That AOI reference is something you’ll only get if you’ve in fact read the story, which in my best guess might be about 0.0004% of my readership. However, I will say this, if you want a good read, The Song of Roland is freaking awesome. Lots of blood, guts, and good ol Crusadin’ Christian violence.

So, as you can see, I’m probably pretty screwed when it comes to getting this image of a “hero” out of my head. Why? Well because Gerard Butler was freaking BA in that movie. The beard, the abs, the voice, it’s all there. He’s the perfect candidate for an imaginary hero in my head to go along with all these stories. I suppose the only real problem is that any time there’s action, I just see him kicking a bunch of dudes into a hole instead of running them through with a sword or choppin off heads. Kind of makes for some anti-climatic moments in reading, and I’ll give you an example of that.
From Beowulf:
Inspired again by the thought of glory, the war-king threw his whole strength behind a sword stroke and kicked him into a hole. 

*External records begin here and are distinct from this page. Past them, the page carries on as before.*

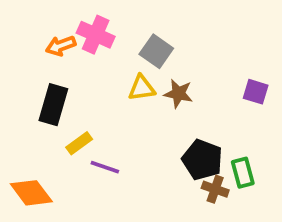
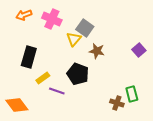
orange arrow: (61, 46) -> (24, 15), moved
yellow triangle: (142, 88) -> (74, 39), moved, turned -42
purple square: (256, 92) -> (139, 50), turned 32
black pentagon: (202, 160) -> (78, 74), moved

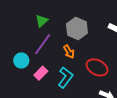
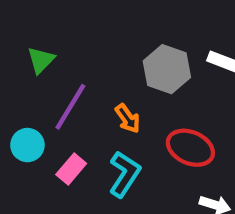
green triangle: (42, 21) -> (41, 60), moved
gray hexagon: (77, 28) -> (167, 69), moved

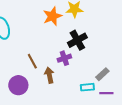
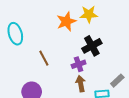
brown line: (32, 61) -> (44, 58), moved
brown arrow: (49, 75) -> (81, 84), moved

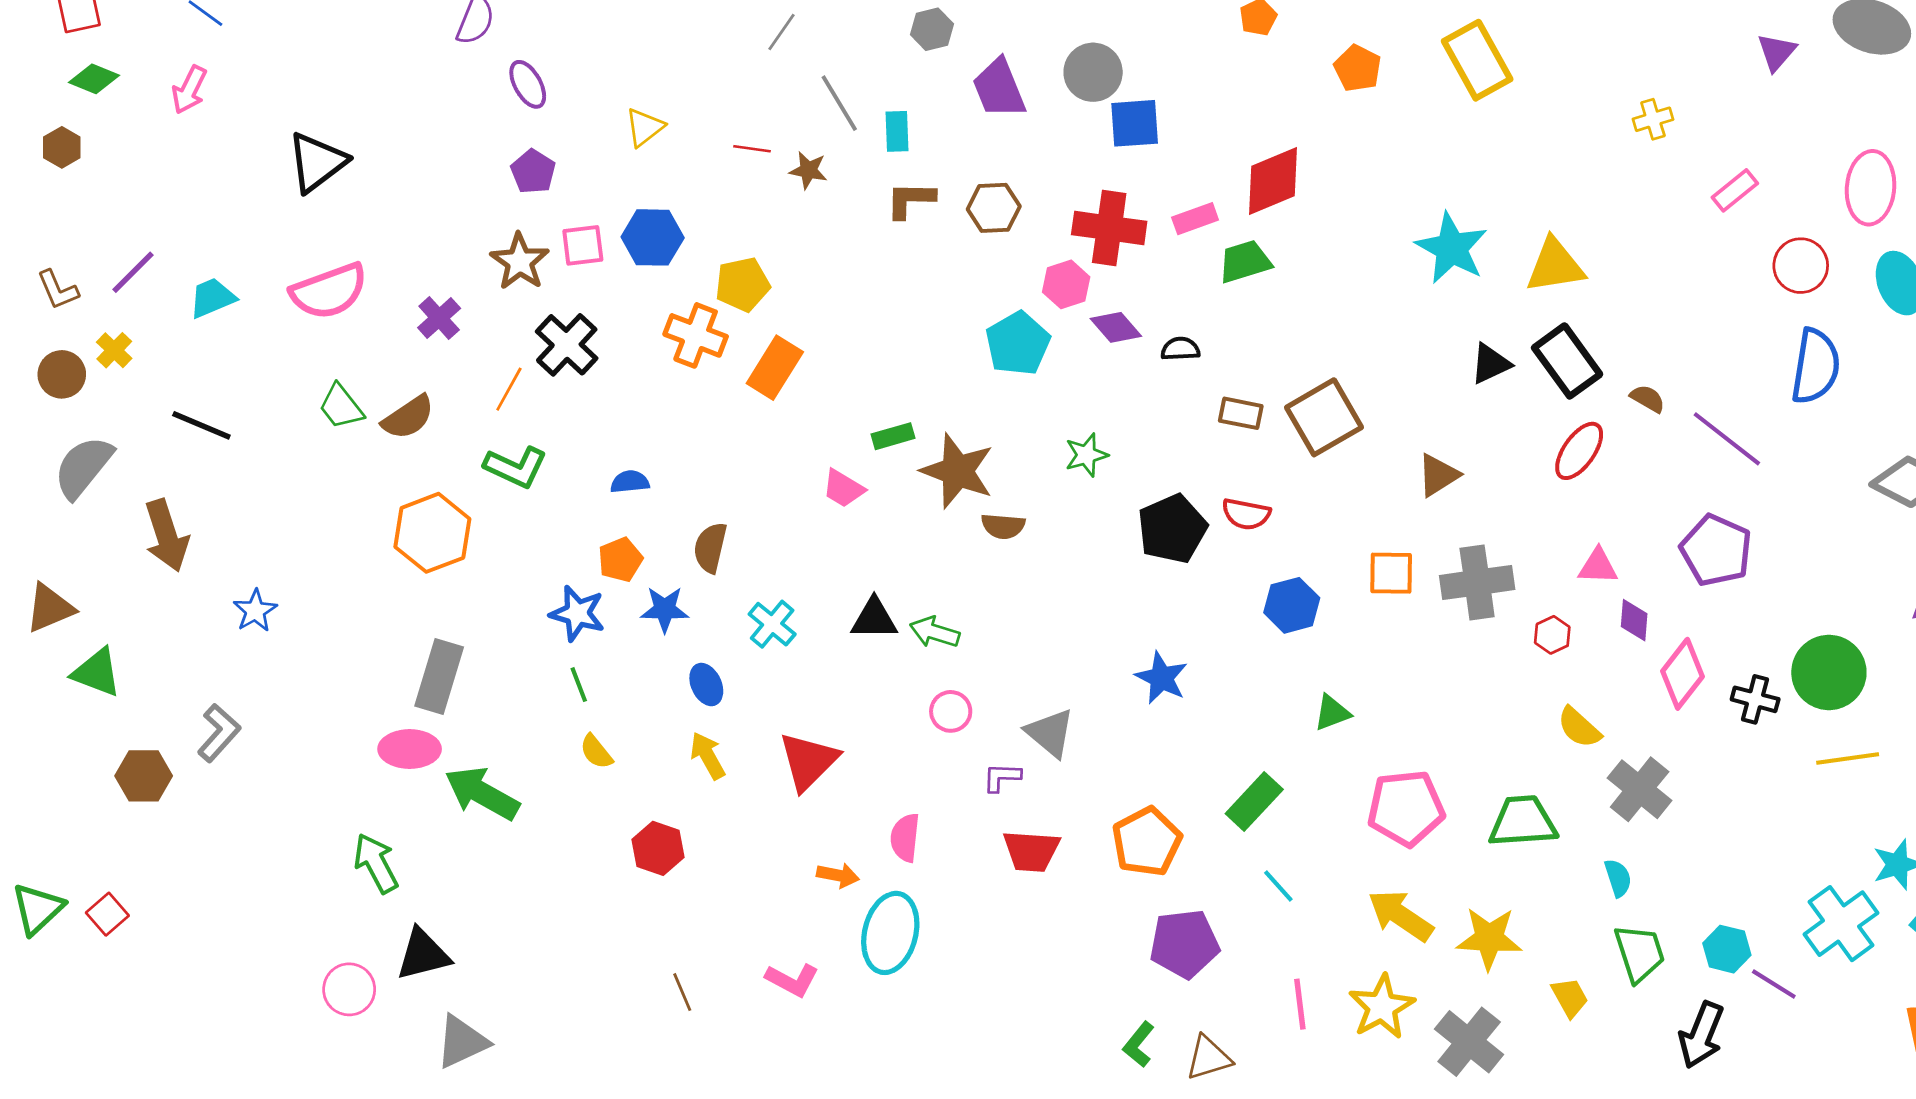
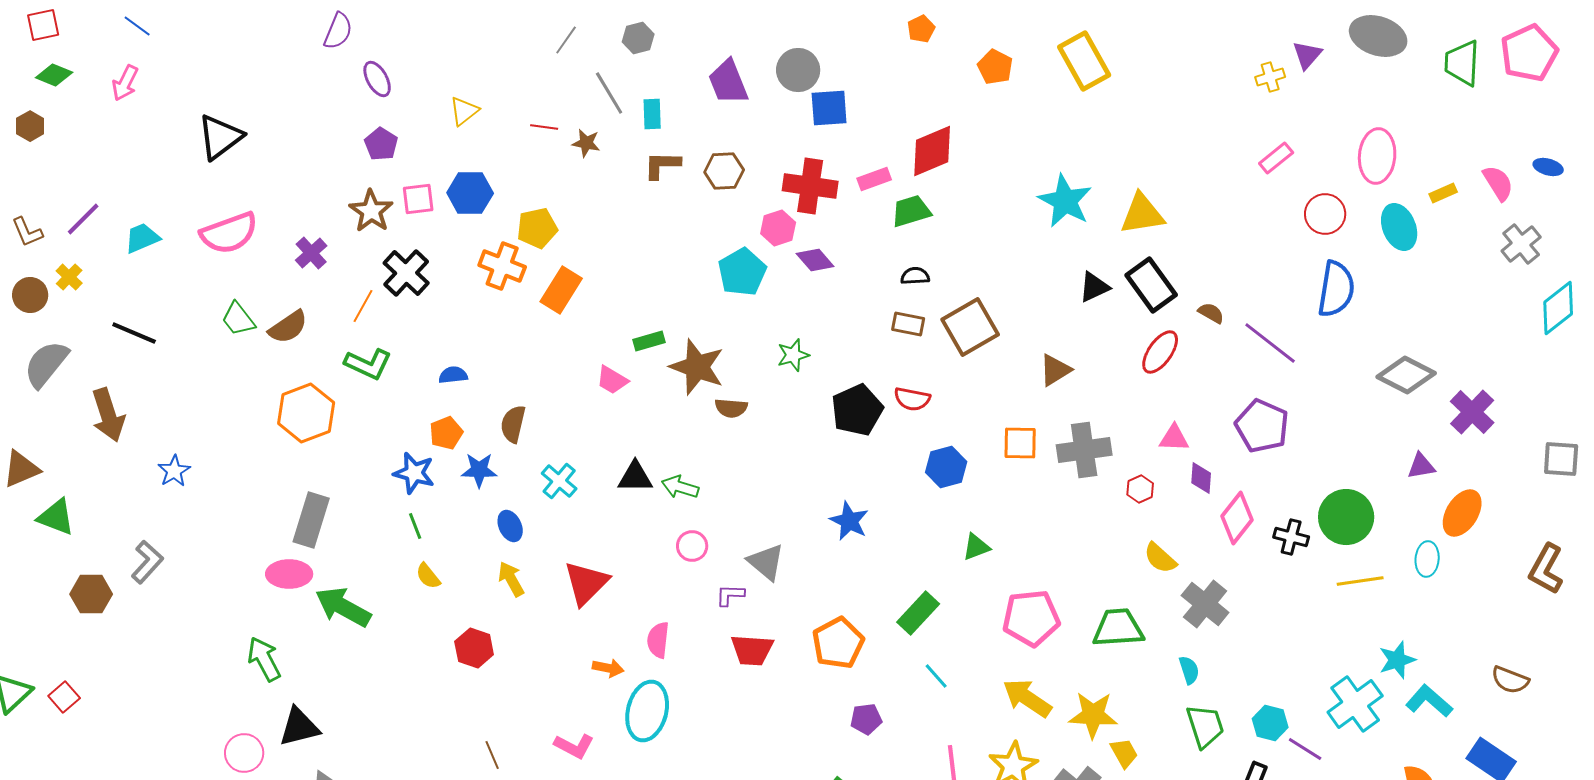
gray hexagon: (932, 29) -> (638, 38), moved
yellow cross: (1653, 119) -> (1270, 77), moved
black semicircle: (1180, 349) -> (915, 276), moved
purple pentagon: (1184, 944) -> (866, 719), size x0.6
yellow trapezoid: (1570, 997) -> (1124, 753), moved

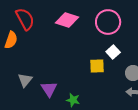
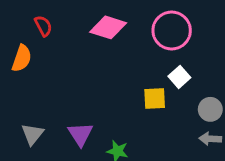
red semicircle: (25, 19) -> (43, 26), size x0.6
gray triangle: (25, 80) -> (32, 134), moved

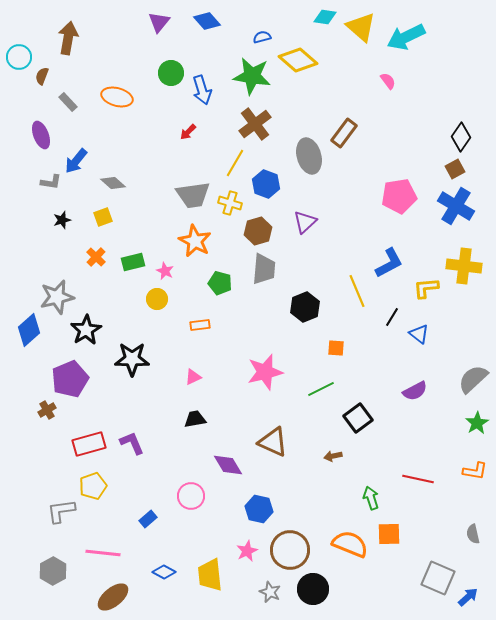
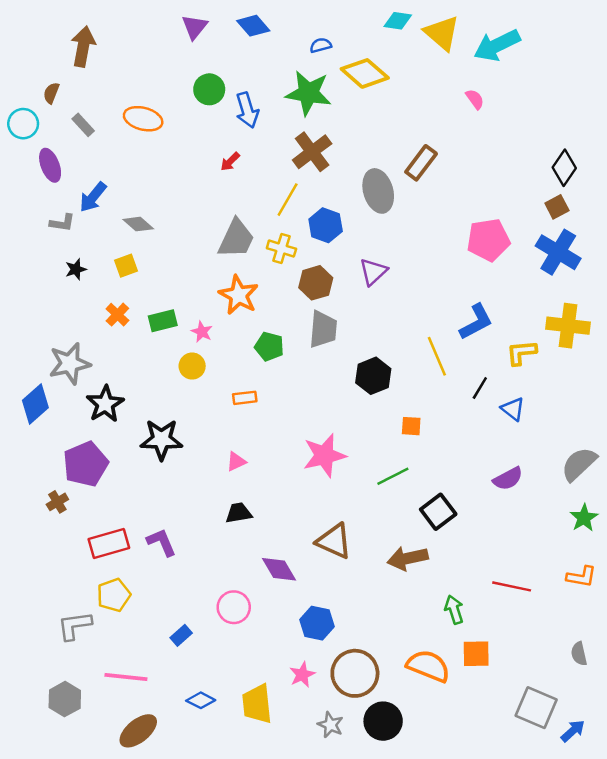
cyan circle: (19, 57) -> (23, 124), moved
gray trapezoid: (193, 195) -> (236, 239), turned -57
brown arrow: (333, 456) -> (408, 558), size x1.8

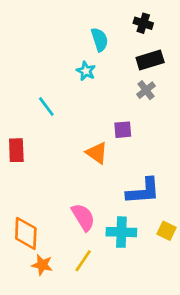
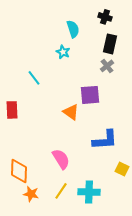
black rectangle: (150, 60) -> (110, 44), turned -60
purple square: (123, 130) -> (90, 95), size x1.5
cyan cross: (121, 232) -> (89, 192), moved

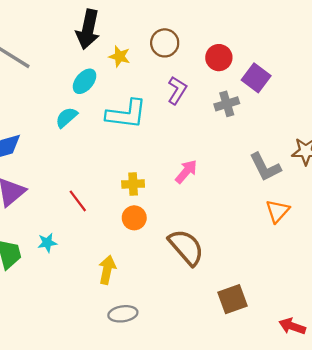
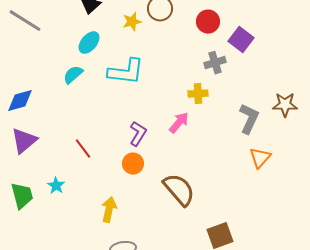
yellow star: (120, 56) -> (132, 22), moved, turned -30
purple L-shape: (177, 90) -> (138, 134), moved
gray L-shape: (265, 167) -> (249, 119), turned -128
yellow cross: (133, 184) -> (198, 94), moved
cyan star: (47, 243) -> (56, 186), turned -30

Next thing, they say, the noble son of Weohstan saw the king in danger at his side and displayed his inborn bravery and strength. He left the head alone, but his fighting hand was burned when he came to his kinsman’s aid. He lunged at the enemy lower down and kicked him into a hole. 
Once again the king gathered his strength and drew a stabbing knife he carried on his belt, sharpened for battle. He then kicked the dragon into a hole. 
See? It kind of makes for a predictable story. “How did Beowulf eventually kill Grendel?” “Well, he actually did the weirdest thing. He had a really neat sword named Naegling, but he left that alone, yelled something about Sparta, and kicked the dude in a hole. It was the weirdest ending I’ve ever read.”
So there’s a little peek into my brain. I wouldn’t stay long, it might be hazardous to your health.
p.s. I would officially like to start the movement to make Gerard Butler stop showing his butt in movies. Since the majority of people who read my blog are middle aged housewives, I think I’m starting in the wrong spot, but hey. The man is naked in EVERY SINGLE MOVIE. I’m pretty sure he mooned someone in The Lion King. He just shows up to the set, drops his pants, they shoot the scene and he’s out. C’mon.